Base Model: Schema Generation System Specification
Vision
The vision of this project is to create a unified, technology-agnostic schema definition system that embodies the DRY (Don't Repeat Yourself) principle. By establishing a single, comprehensive base schema, we aim to eliminate redundancy and inconsistencies across various data representations and technologies.
Our goal is to provide a flexible and extensible foundation from which multiple specialized schemas can be generated. This approach ensures consistency across different platforms and reduces the maintenance burden associated with managing multiple schema definitions independently.
By centralizing the core data model in a base schema, we enable teams to focus on the unique aspects of each target platform or technology, while maintaining a single source of truth for the underlying data structure. This not only streamlines development processes but also enhances data integrity and interoperability across systems.
Ultimately, this vision supports more efficient, error-resistant, and adaptable data management practices, allowing organizations to respond more quickly to changing requirements and technological advancements.
Overview
This system allows the definition of a base schema model using YAML. From this base model, various export formats can be generated to cater to different technologies, including relational databases, full-text search engines, and NoSQL databases.

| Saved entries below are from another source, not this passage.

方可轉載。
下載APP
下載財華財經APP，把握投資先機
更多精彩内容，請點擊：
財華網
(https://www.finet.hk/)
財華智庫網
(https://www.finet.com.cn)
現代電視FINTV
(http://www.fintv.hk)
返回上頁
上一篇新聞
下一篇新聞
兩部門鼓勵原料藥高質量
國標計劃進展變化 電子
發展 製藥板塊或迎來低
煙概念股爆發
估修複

The system supports additional metadata for exporters, allowing for customization of data mappings and relationships.
Features
- YAML Schema Definition:
- Define the base schema model with core properties and validation rules.
- Python Parsing:
- Use Python with PyYAML to parse the YAML schema.
- The spec can be implemented with any language, the reference implementation will use Python
- Exporters:
- Generate various export formats:
- Relational Databases: Create SQL schemas, including tables and relationships.
- Full-Text Search Engines: Define index structures.
- NoSQL Databases: Map objects to JSON columns or other structures.
- File types: JSON Schema, Parquet, ORC
- Wire protocol standards: Open API, Async API, Protocol Buf, Avro
- Metadata and Configuration:
- Define additional metadata in YAML for each exporter, including data mappings, relationships, and additional fields like GUIDs, 'created', and 'updated' timestamps.
Components
- Schema Definer:
- A YAML-based system to define base models, capturing core attributes and validation rules.
- YAML Parser:
- Python script using PyYAML to read and parse schema definitions.
- Exporters:
- Modular components for each target format:
- SQL Exporter: Converts the base model into SQL schema, adding relationships and extra fields as needed.
- Full-Text Exporter: Structures data for full-text search engines.
- JSON Exporter: Maps entire objects to JSON columns or other NoSQL structures.
- Metadata Configurator:
- YAML files for each exporter, specifying mappings, relationships, and additional attributes like GUIDs, 'created', and 'updated' timestamps.